A massive contradiction emerged in the Filmed Entertainment segment. While revenue grew 16% YoY to $1.25B (aided by Skydance consolidation), Adjusted OIBDA collapsed to a $119M loss (a negative 9% margin). Management's narrative of Skydance 'supercharging the creative engine' is overshadowed by the immediate reality of a weak Q4 theatrical slate dragging down the bottom line.

CONCERNNEW

Warner Bros. Discovery M&A Distraction

Paramount’s $31 per share all-cash offer for Warner Bros. Discovery introduces massive strategic and financial uncertainty. While management frames this as an 'accelerant' to scale, pursuing a mega-merger while simultaneously executing a complex internal integration (Skydance) and a $3B restructuring plan creates unprecedented execution risk.

Other KPIs

Restructuring and Transaction Costs$546 million

GAAP earnings were entirely wiped out by massive restructuring and transaction-related items in Q4. While management points to $2.5B in run-rate savings by the end of 2026, the upfront cash cost of this transformation is severe. Free cash flow of $101M was heavily suppressed by $153M in actual cash payments for these initiatives during the quarter.

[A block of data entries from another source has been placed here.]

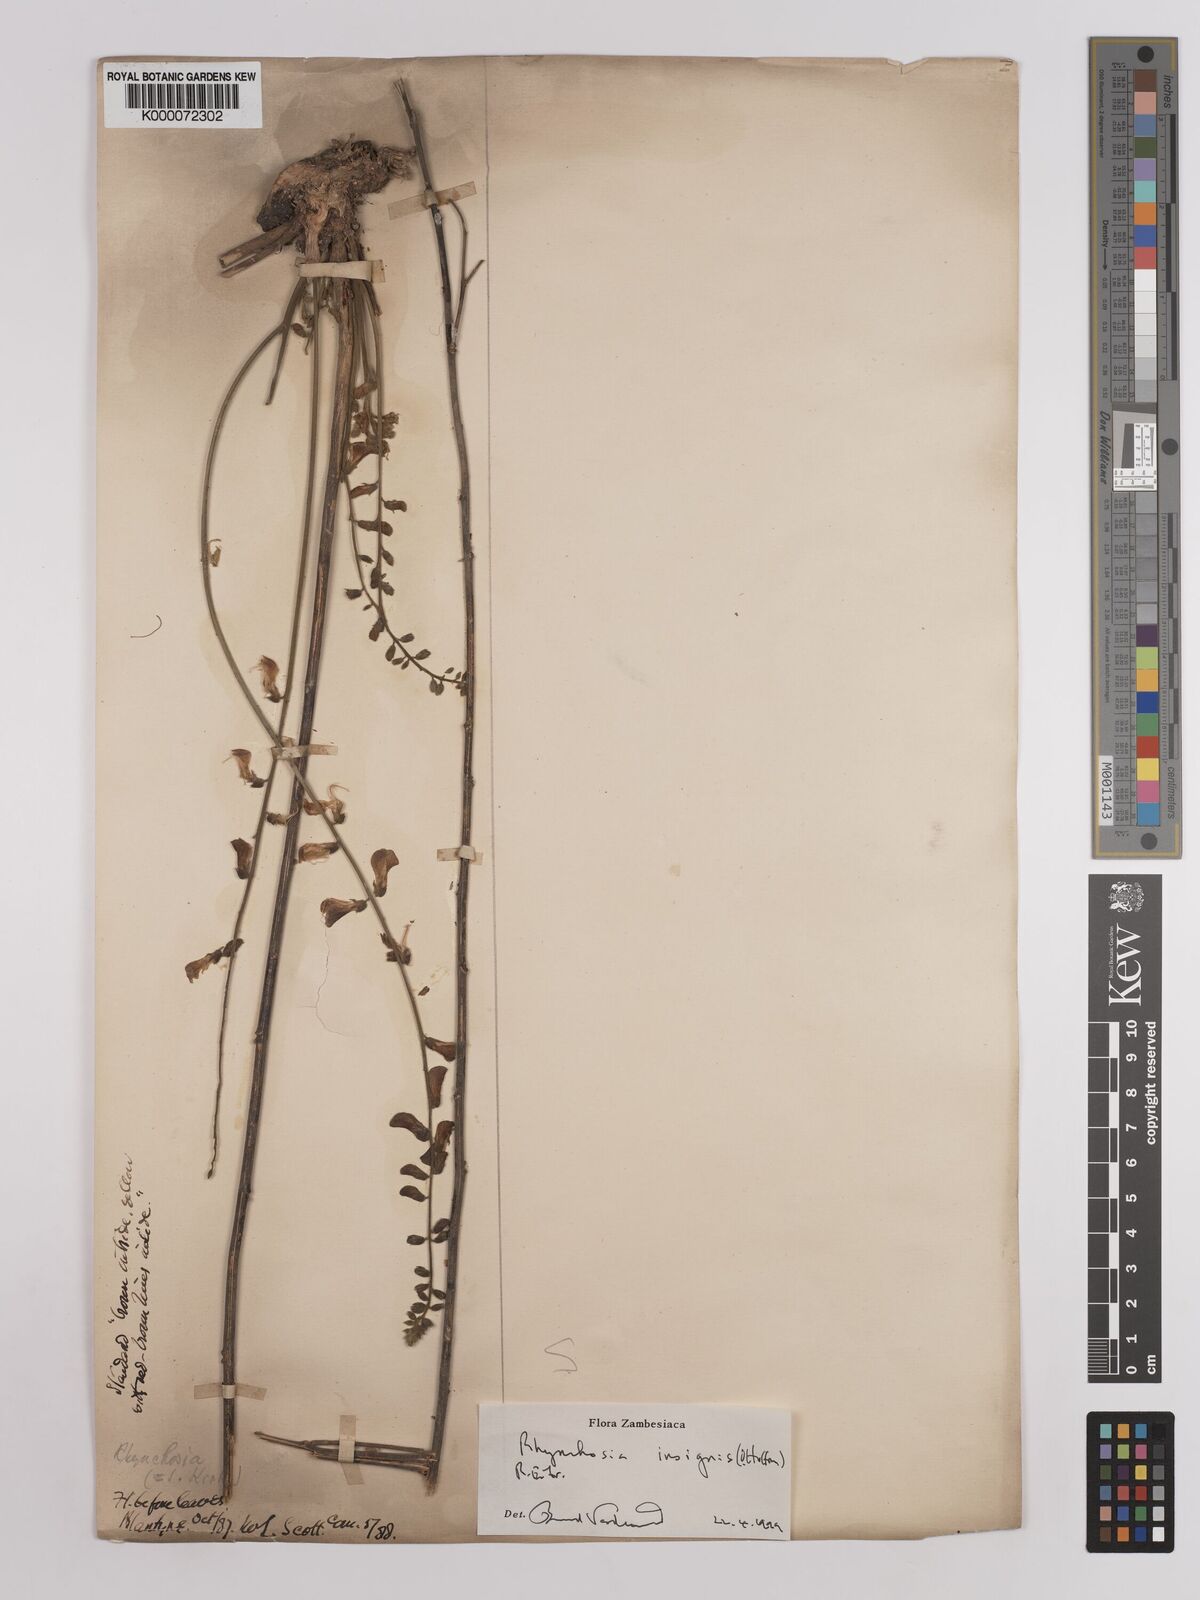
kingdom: Plantae
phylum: Tracheophyta
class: Liliopsida
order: Asparagales
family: Orchidaceae
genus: Specklinia
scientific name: Specklinia costaricensis
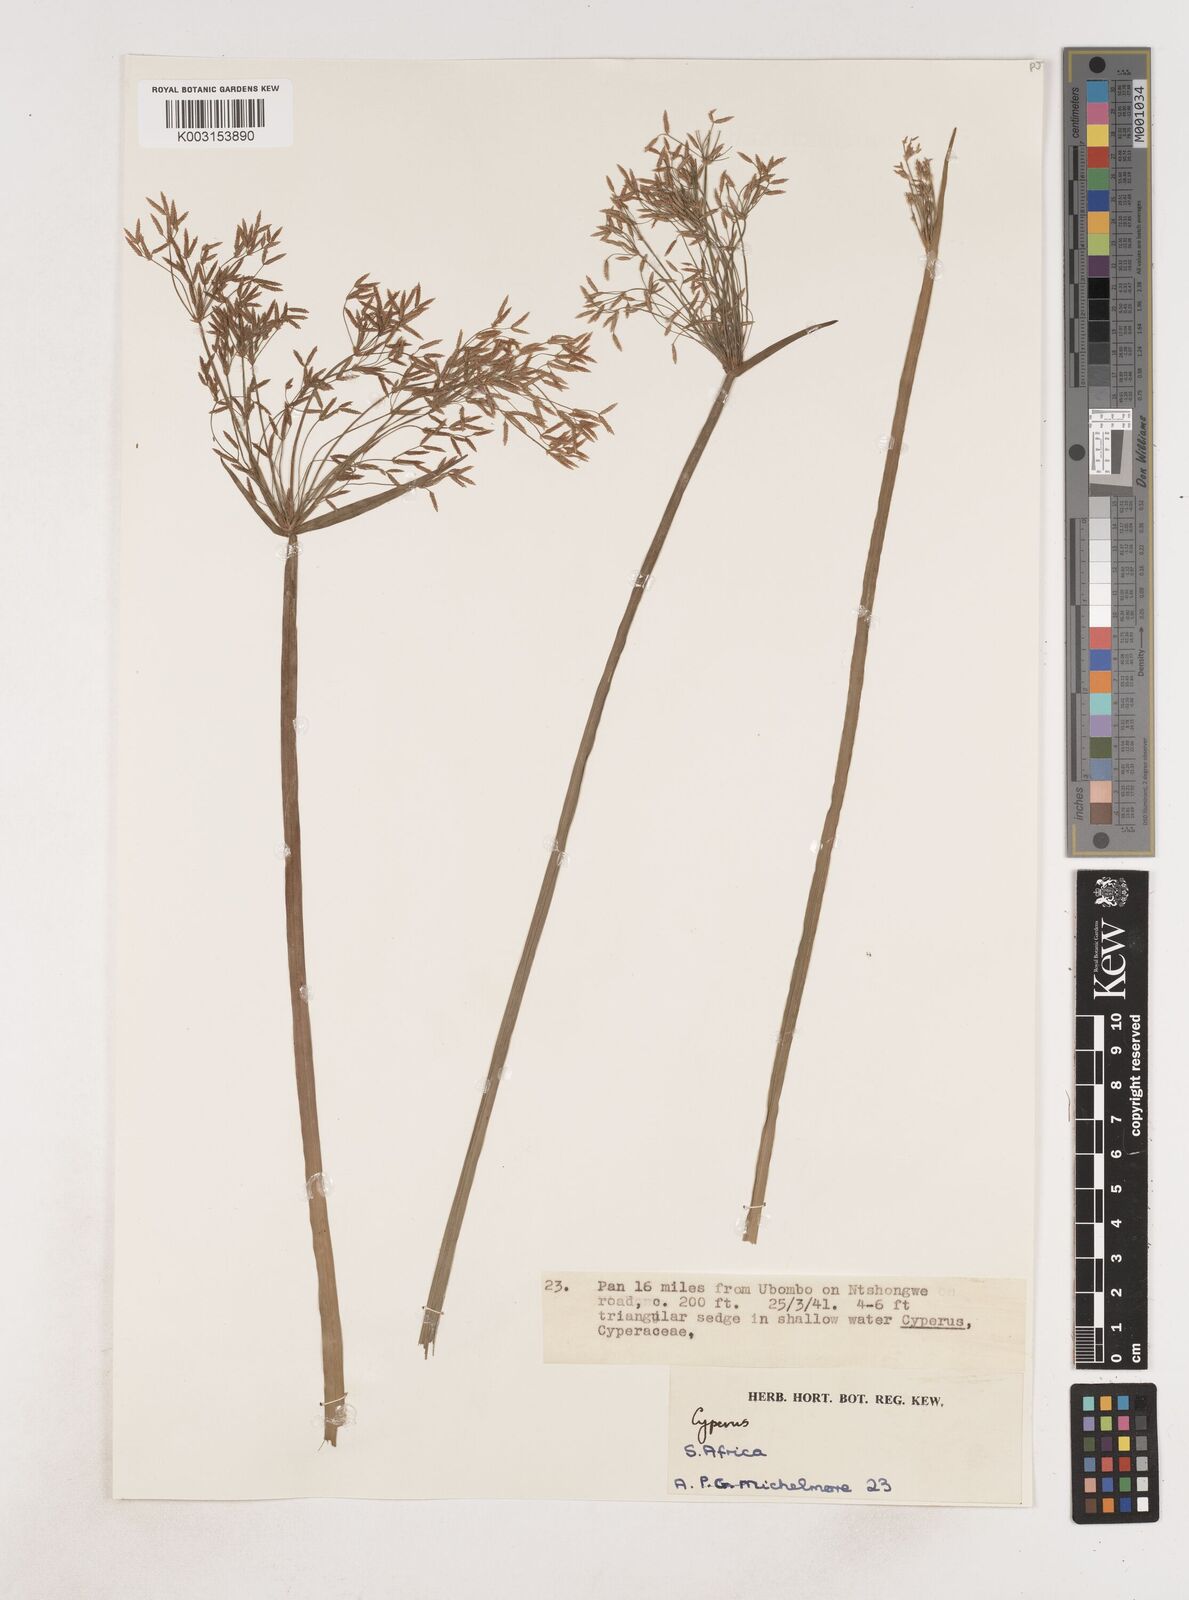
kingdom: Plantae
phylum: Tracheophyta
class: Liliopsida
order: Poales
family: Cyperaceae
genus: Cyperus
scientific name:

Adjusted OIBDA$612 million

Up 51% YoY. This represents the clearest signal that the underlying business model is being repaired. The improvement was driven entirely by disciplined cost management in the legacy TV Media segment ($1.08B OIBDA) and narrowing streaming losses, offsetting the poor theatrical performance.

Guidance

FY26 Total Revenue$30.0 billion

Accelerating. Implies 4% YoY growth from FY25's ~$28.9B. Management expects this to be driven entirely by DTC subscription and advertising growth, offsetting continued pay TV subscriber volume declines.

FY26 Adjusted EBITDA$3.8 billion

Accelerating. Paramount is transitioning to Adjusted EBITDA (excluding stock-based comp) as its primary profit metric. The $3.8B target (12.7% margin) represents a massive leap in profitability, banking heavily on the successful realization of the $3B efficiency program and continued DTC margin improvement.

Q1 2026 Total Revenue$7.15B - $7.35B

Stable. Represents a range of -1% to +2% YoY growth vs Q1 2025. Paramount expects strong, accelerating quarter-over-quarter DTC revenue growth, offset by TV Media declines and a slight decline in Studio revenue due to tough theatrical comps (Sonic 3, Gladiator II).

Q1 2026 Adjusted EBITDA$900M - $1.0B

Accelerating. At the midpoint, this represents a 13.1% margin. Management noted that transformation costs of 'several hundred million' will hit Q1, meaning reported free cash flow will likely be negative, even as adjusted operating margins expand.

Key Questions

M&A Bandwidth and Integration

With the active pursuit of Warner Bros. Discovery and the ongoing integration of Skydance, how is management ensuring that the core objective—achieving DTC profitability—does not suffer from executive distraction?

Studio Turnaround Timeline

Filmed Entertainment posted a negative 9% OIBDA margin despite 16% revenue growth. As the slate ramps up from 8 to 15+ films in 2026, what structural changes are being made to film budgeting and marketing to ensure scale actually translates to profit?

Impact of Exiting Hard Bundles

You plan to exit 4-5 million international hard bundle subscribers. Outside of a temporary hit to the headline subscriber count, what is the expected impact on international churn rates and customer acquisition costs as you attempt to re-acquire these users on higher-ARPU direct plans?